# Required action
Each record below should be reproduced as it is written, with pictures left out entirely.

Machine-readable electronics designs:
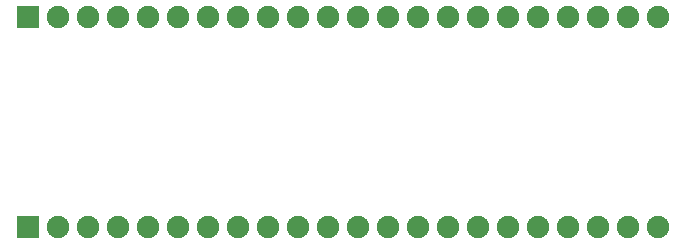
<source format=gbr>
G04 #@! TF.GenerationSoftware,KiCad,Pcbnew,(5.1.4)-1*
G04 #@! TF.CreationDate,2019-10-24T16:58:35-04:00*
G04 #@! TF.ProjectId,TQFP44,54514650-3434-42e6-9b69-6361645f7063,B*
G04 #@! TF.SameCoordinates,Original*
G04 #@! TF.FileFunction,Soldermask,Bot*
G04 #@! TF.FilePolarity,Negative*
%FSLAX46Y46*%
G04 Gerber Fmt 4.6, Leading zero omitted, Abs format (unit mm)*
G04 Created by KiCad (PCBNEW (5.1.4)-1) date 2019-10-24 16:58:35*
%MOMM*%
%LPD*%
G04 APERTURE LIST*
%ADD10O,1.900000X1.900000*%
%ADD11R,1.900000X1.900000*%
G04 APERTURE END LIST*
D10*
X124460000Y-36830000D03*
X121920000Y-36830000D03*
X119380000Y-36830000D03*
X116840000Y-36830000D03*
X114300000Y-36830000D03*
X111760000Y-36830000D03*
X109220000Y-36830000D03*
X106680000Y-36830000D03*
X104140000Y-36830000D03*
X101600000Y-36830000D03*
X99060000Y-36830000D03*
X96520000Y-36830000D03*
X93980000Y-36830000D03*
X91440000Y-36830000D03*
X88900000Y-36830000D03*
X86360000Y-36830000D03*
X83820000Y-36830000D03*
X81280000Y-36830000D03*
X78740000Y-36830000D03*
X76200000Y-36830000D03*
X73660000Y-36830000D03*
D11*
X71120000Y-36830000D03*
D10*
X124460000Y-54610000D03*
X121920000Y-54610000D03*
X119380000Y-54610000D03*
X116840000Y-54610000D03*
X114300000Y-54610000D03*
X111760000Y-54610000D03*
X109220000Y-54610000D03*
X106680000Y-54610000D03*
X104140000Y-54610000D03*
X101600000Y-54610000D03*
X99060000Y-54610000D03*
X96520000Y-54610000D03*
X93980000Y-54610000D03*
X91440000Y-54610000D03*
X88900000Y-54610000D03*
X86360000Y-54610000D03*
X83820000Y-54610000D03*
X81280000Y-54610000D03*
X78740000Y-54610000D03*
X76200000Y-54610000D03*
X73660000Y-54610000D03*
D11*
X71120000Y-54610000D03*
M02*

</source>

# Reply to the task
<source format=gbr>
G04 #@! TF.GenerationSoftware,KiCad,Pcbnew,(5.1.4)-1*
G04 #@! TF.CreationDate,2019-10-24T16:58:35-04:00*
G04 #@! TF.ProjectId,TQFP44,54514650-3434-42e6-9b69-6361645f7063,B*
G04 #@! TF.SameCoordinates,Original*
G04 #@! TF.FileFunction,Soldermask,Bot*
G04 #@! TF.FilePolarity,Negative*
%FSLAX46Y46*%
G04 Gerber Fmt 4.6, Leading zero omitted, Abs format (unit mm)*
G04 Created by KiCad (PCBNEW (5.1.4)-1) date 2019-10-24 16:58:35*
%MOMM*%
%LPD*%
G04 APERTURE LIST*
%ADD10O,1.900000X1.900000*%
%ADD11R,1.900000X1.900000*%
G04 APERTURE END LIST*
D10*
X124460000Y-36830000D03*
X121920000Y-36830000D03*
X119380000Y-36830000D03*
X116840000Y-36830000D03*
X114300000Y-36830000D03*
X111760000Y-36830000D03*
X109220000Y-36830000D03*
X106680000Y-36830000D03*
X104140000Y-36830000D03*
X101600000Y-36830000D03*
X99060000Y-36830000D03*
X96520000Y-36830000D03*
X93980000Y-36830000D03*
X91440000Y-36830000D03*
X88900000Y-36830000D03*
X86360000Y-36830000D03*
X83820000Y-36830000D03*
X81280000Y-36830000D03*
X78740000Y-36830000D03*
X76200000Y-36830000D03*
X73660000Y-36830000D03*
D11*
X71120000Y-36830000D03*
D10*
X124460000Y-54610000D03*
X121920000Y-54610000D03*
X119380000Y-54610000D03*
X116840000Y-54610000D03*
X114300000Y-54610000D03*
X111760000Y-54610000D03*
X109220000Y-54610000D03*
X106680000Y-54610000D03*
X104140000Y-54610000D03*
X101600000Y-54610000D03*
X99060000Y-54610000D03*
X96520000Y-54610000D03*
X93980000Y-54610000D03*
X91440000Y-54610000D03*
X88900000Y-54610000D03*
X86360000Y-54610000D03*
X83820000Y-54610000D03*
X81280000Y-54610000D03*
X78740000Y-54610000D03*
X76200000Y-54610000D03*
X73660000Y-54610000D03*
D11*
X71120000Y-54610000D03*
M02*

</source>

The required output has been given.